Doğu ve Güneydoğu’daki 21 ilden 700 sivil toplum kuruluşunun altına imza attığı metinde, Silvan’daki olayla ilgili en küçük bir eleştiri yer almazken, batı illerinde BDP binalarına yönelik yapıldığı iddia edilen saldırılar şiddetle kınandı.
    Diyarbakır Büyükşehir Belediyesi Resepsiyon Salonu’nda daha çok BDP’ye yakın isimlerin bir araya gelerek yaptığı açıklamaya bölgede faaliyet sürdüren 699 sivil toplum kuruluşu imza attı. Açıklamayı Mazlum-Der Diyarbakır Şube sekreteri Nurettin Bozkurt okudu. Açıklamada, iktidarından muhalefete, ulusal medyadan yayınlanan haberlere kadar eleştiriler yöneltilerek, Silvan olayından sonra batı illerinde meydana gelen hadiseler kınandı. Başbakan Recep Tayyip Erdoğan’ın çatışmadan sonra ‘Bizden iyiniyet beklemesinler’ açıklamasının BDP’yi hedef haline getirildiği iddia edildi. Açıklamada terör örgütü PKK’ya yönelik bir eleştiri ya da çağrı yer almazken, Silvan’daki olay da kınanmadı.

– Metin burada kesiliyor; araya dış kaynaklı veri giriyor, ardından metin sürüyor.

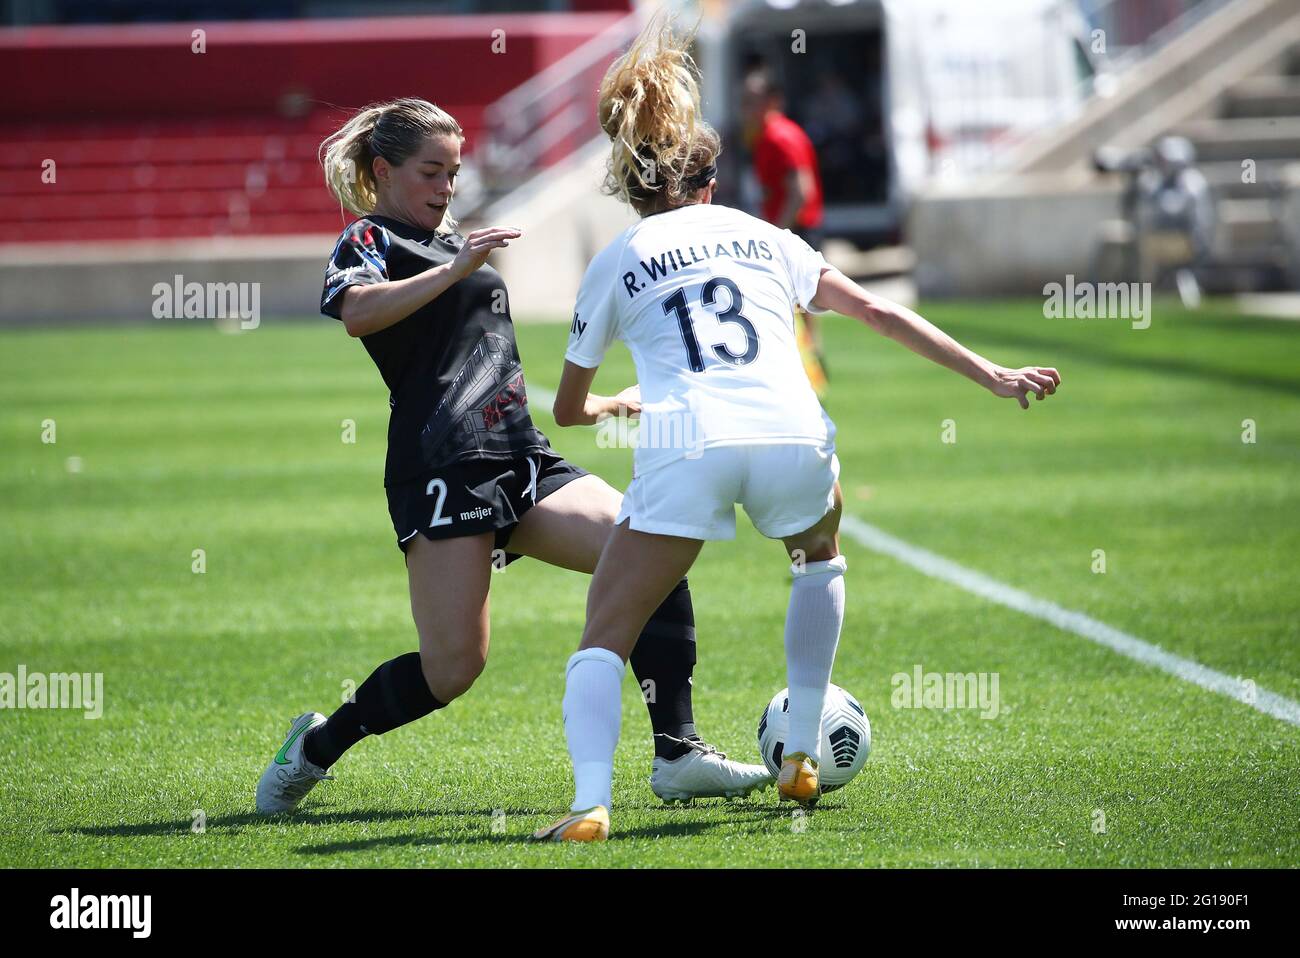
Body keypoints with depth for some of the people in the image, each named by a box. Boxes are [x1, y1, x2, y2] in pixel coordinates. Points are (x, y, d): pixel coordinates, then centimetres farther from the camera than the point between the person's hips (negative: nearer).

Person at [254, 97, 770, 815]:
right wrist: (456, 268, -28)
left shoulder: (455, 244, 28)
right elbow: (357, 312, -22)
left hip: (523, 460, 8)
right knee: (454, 667, -16)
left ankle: (678, 755, -12)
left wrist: (597, 404, 41)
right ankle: (316, 745, 9)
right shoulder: (369, 242, 3)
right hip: (443, 471, -8)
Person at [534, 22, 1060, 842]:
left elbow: (568, 408, 27)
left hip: (686, 448, -2)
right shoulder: (762, 238, 25)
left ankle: (591, 801, -21)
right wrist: (990, 375, 24)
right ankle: (802, 759, 30)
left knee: (604, 642, 5)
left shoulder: (617, 261, 20)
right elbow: (876, 311, 20)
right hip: (791, 438, 2)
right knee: (820, 556, 36)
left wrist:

    Bozkurt, 13 askerin şehit olduğu olay sonrası batı illerinde Kürtlere karşı yapılan saldırıları kınadıklarını belirterek, saldırıdan sonra acı olayın etkisiyle tüm Türkiye’nin bir anda alev topuna döndüğünü kaydetti. Bozkurt, “Cumhurbaşkanı, hükümet ve bazı muhalefet partilerini temsil eden genel başkanların açıklamaları sonrasında Türkiye’nin batı illerinde Kürtlere, parti binalarına, derneklere, hatta hiçbir siyasi mesajı olmayan sanatçılara yönelik saldırı ve linç girişimleri başladı. Bölgemize ilişkin haberlerin ve olayların tüm çıplaklığıyla ulusal medyada yer almayışını üzüntü ile izliyoruz bu yaklaşım Türkiye’nin çıkarına değil aksine ayrıştırmaya hizmet ediyor.” iddiasında bulundu.
    Silvan’daki olayın oluş biçiminde bir kısım noktaların karanlıkta kaldığını, kuşkulu durumların bulunduğunu anlatan Bozkurt okuduğu açıklamada şu görüşlere yer verdi: “Gerçeğin fotoğrafının tam olarak ortaya çıkmasına yönelik bizce de paylaşılan hassasiyetlerin, en az ulusal medyada yer alan hâkim nitelendirme kadar nazara alınarak olayın araştırılması ve sonuçlarının kamuoyuyla paylaşılması gereğini ortaya koymuştur. Bu araştırmanın hiçbir etki altında kalmadan ve bilgi kirliliğine bulaşmadan salt gerçeğin aydınlatılması sonucunu doğurması, yanlı bir bakış açısı değil, objektif olmayı, ayrıca yargılama makamlarına etki edebilecek kabiliyetteki beyanlardan uzak durmayı gerekli kılmaktadır.”